> _Ejercicio breve 1_
Reúne todas las líneas del listado en las que aparece la cadena "kern".

> _Texto proporcionado_
Las influencias que Edgar Wright a nombrado, tanto en relación a películas con persecuciones en auto como de asaltos, encuentran su evocación en varios momentos del filme; el título, por ejemplo, se despliega ante la toma vertical de un edificio con tipografía reminiscente de los años 70 (como son la mayoría de las películas que ha mencionado) mientras suena “Harlem Shuffle“, una canción R&B de 1963. Las palabras playlist (“lista de reproducción”) y shuffle (“mezcla”, o el modo de reproducción que alterna canciones aleatoriamente) son claves a la hora de apreciar lo que Baby Driver trae a la mesa: una presentación audiovisual cuyo pulso y pinceladas, hibridan conexiones, homenajes y referencias, navegando por tropos que han alimentado y siguen alimentando las películas del género: un romance imposibilitado por la vida criminal, los diners de los años 50 y su eterna vigencia como hogar de quienes viven vidas solitarias o poco definidas, la brutalidad de la respuesta policial, los planes logísticos de alta complejidad que tientan al destino, la ciudad como un lugar artificialmente encantador y lleno de contingencias, la carretera como vía hacia la libertad. Baby hace remixes con herramientas análogas de conversaciones que captura con un grabador de cassette (un verdadero viaje a los 90) y usa lenguaje de señas con el anciano sordo que cohabita en su apartamento. Baby interactúa con el mundo a través de la música y repite diálogos de películas cuando es increpado por personajes con autoridad sobre él. El filme, por tanto, comunica y expande su alcance por varias vías más allá de las puramente narrativas.

> _El listado_
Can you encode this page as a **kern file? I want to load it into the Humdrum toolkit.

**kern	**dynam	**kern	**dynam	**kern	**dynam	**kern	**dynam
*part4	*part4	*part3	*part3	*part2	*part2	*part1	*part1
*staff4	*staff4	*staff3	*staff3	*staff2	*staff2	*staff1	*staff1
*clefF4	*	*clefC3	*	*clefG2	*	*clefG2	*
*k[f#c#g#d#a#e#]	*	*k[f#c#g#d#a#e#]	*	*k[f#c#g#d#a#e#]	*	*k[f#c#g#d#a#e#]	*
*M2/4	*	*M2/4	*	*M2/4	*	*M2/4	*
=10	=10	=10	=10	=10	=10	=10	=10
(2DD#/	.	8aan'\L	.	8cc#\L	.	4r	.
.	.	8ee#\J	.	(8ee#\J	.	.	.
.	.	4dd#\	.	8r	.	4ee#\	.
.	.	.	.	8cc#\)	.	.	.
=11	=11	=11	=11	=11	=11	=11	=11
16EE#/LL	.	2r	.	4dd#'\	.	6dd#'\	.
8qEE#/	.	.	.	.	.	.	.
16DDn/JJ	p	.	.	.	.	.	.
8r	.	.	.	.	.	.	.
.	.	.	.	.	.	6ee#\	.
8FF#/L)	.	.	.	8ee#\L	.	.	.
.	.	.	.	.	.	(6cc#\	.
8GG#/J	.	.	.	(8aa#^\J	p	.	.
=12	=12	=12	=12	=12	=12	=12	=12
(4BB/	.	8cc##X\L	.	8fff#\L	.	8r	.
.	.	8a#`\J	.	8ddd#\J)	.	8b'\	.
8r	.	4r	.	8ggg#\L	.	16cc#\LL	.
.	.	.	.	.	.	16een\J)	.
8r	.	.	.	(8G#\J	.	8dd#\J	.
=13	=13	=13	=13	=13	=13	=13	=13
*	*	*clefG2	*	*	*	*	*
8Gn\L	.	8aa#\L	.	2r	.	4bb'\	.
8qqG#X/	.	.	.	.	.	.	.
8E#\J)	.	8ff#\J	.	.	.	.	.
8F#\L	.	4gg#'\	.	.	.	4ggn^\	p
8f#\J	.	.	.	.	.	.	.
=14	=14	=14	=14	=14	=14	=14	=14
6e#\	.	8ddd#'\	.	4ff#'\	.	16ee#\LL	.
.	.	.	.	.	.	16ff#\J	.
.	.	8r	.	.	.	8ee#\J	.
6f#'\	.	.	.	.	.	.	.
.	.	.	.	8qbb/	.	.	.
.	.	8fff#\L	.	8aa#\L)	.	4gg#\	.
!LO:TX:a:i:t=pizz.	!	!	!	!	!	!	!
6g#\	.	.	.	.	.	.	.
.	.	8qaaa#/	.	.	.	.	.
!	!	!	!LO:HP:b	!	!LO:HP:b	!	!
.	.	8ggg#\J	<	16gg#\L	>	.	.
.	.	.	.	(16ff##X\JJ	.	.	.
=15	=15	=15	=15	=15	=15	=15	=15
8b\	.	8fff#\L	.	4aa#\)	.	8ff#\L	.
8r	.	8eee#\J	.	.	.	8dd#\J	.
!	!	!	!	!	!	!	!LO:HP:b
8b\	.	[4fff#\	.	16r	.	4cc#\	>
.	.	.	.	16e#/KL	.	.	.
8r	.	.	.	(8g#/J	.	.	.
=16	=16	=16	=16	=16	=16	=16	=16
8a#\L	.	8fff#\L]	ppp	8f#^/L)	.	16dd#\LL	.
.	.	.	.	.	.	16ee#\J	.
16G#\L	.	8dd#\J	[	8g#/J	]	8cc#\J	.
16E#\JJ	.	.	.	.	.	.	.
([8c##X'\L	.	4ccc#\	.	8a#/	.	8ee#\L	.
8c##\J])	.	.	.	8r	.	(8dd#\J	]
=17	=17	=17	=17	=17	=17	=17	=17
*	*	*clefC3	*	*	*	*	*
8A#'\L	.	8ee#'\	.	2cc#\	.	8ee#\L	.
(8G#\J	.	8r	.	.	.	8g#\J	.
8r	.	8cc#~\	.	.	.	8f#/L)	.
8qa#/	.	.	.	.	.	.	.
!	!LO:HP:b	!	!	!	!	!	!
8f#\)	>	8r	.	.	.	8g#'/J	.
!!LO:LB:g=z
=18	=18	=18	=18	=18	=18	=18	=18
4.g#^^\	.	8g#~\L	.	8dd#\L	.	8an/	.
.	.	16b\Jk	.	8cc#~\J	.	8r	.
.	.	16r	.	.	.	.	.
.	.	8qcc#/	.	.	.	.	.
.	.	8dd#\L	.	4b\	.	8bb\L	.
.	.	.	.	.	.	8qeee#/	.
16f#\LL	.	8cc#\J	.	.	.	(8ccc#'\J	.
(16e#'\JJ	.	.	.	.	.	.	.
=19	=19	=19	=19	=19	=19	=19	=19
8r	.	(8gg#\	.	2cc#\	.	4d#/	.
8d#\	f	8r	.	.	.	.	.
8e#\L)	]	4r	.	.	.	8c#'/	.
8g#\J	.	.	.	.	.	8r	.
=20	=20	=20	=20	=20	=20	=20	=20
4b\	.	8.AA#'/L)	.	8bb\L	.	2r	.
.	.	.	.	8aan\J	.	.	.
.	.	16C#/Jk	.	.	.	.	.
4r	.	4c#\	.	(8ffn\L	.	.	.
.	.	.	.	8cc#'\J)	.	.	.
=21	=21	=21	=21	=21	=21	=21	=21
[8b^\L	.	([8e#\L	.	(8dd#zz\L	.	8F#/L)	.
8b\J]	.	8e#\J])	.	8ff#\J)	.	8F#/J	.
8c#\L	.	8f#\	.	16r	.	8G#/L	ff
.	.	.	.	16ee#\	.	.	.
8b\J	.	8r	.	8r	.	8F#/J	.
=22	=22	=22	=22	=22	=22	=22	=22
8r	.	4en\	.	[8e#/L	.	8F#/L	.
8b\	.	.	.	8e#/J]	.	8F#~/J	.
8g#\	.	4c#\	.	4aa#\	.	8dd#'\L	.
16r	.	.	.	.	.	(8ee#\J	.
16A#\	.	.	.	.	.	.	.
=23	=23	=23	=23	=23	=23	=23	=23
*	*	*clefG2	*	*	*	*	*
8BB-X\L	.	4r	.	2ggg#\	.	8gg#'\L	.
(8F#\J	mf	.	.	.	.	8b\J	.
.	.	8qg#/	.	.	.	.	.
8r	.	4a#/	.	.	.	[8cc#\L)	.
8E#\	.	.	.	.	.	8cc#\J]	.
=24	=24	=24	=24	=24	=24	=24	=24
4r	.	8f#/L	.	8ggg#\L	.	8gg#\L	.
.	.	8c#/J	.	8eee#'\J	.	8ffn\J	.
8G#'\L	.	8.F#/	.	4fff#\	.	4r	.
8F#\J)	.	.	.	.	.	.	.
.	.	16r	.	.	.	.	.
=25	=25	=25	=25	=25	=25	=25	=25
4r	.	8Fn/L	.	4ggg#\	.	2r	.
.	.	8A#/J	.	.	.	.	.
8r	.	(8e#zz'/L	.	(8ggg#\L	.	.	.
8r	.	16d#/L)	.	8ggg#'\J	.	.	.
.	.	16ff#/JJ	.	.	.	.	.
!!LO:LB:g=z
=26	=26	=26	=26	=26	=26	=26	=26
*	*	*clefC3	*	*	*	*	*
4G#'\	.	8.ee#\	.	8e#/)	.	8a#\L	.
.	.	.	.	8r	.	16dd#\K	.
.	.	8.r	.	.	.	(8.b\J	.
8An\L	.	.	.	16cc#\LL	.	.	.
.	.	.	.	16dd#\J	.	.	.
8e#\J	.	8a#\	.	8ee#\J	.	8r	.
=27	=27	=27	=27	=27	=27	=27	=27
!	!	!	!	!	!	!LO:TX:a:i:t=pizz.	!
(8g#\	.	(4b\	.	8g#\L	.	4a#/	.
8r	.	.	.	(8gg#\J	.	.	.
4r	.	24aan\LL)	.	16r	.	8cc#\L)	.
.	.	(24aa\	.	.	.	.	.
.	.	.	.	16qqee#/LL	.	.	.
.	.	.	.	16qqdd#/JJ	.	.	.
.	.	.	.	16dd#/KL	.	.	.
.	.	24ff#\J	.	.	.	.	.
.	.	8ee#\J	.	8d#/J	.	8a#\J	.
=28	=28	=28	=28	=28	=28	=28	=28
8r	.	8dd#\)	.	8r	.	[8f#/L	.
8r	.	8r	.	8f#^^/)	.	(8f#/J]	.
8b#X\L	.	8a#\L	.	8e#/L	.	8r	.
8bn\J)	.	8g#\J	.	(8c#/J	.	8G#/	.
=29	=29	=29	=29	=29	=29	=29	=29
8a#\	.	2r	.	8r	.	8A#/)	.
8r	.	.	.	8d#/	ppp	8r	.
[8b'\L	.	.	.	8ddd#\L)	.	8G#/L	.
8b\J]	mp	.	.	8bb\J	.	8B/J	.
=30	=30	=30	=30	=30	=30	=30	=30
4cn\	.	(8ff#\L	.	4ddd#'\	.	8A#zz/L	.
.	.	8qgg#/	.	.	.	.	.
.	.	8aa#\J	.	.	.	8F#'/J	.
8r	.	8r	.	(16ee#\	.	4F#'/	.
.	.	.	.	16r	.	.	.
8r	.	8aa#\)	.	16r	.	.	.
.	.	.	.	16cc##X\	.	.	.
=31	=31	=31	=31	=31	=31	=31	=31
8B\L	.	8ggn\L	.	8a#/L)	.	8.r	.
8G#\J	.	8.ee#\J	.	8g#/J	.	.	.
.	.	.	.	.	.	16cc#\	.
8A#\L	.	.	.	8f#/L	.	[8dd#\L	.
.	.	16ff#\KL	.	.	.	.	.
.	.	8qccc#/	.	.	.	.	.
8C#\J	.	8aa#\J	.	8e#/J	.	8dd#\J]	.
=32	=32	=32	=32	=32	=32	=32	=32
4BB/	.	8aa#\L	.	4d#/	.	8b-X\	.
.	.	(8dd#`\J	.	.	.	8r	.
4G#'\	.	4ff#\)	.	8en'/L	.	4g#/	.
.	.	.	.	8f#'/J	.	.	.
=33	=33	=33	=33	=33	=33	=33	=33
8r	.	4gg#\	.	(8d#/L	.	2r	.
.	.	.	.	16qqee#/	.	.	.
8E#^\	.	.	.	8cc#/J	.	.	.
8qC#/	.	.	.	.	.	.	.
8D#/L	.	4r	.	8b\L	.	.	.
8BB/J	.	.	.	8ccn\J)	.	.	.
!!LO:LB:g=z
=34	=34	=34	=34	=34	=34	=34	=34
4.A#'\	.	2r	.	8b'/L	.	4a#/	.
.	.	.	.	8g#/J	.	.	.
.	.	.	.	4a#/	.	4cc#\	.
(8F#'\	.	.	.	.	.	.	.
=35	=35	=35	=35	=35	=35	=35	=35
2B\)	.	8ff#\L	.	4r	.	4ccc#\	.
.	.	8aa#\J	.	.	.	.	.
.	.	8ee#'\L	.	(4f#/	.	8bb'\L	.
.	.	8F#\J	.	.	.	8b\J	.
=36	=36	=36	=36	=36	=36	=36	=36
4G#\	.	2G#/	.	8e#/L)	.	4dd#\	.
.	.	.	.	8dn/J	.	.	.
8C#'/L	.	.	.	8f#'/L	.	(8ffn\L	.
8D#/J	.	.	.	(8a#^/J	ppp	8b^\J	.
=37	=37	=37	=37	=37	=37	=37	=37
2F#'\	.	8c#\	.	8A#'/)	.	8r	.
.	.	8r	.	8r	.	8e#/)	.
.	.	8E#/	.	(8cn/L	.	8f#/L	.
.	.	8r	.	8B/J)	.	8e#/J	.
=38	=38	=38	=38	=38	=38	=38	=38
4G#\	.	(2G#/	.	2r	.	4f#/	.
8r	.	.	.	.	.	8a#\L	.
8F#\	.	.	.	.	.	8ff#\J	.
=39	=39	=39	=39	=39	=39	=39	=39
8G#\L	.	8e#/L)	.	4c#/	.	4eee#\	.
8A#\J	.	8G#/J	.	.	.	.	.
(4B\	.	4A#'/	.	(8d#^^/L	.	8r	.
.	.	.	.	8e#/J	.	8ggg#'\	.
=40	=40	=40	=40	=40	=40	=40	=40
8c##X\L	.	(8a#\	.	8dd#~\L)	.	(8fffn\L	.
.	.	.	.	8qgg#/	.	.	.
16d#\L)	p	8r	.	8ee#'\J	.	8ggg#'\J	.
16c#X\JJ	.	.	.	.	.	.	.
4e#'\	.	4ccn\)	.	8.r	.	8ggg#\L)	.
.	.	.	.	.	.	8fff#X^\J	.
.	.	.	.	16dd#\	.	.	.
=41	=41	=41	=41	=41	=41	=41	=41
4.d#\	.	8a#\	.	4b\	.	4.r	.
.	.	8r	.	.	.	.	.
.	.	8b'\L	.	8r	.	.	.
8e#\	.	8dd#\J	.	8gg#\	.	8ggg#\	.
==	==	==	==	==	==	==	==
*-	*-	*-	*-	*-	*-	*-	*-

> _Ejercicio breve 2_
En el texto sobre Baby Driver, ¿con qué aparato captura Baby las conversaciones que luego remezcla?

> _Respuesta 1_
Can you encode this page as a **kern file? I want to load it into the Humdrum toolkit.
**kern	**dynam	**kern	**dynam	**kern	**dynam	**kern	**dynam

> _Respuesta 2_
Con un grabador de cassette.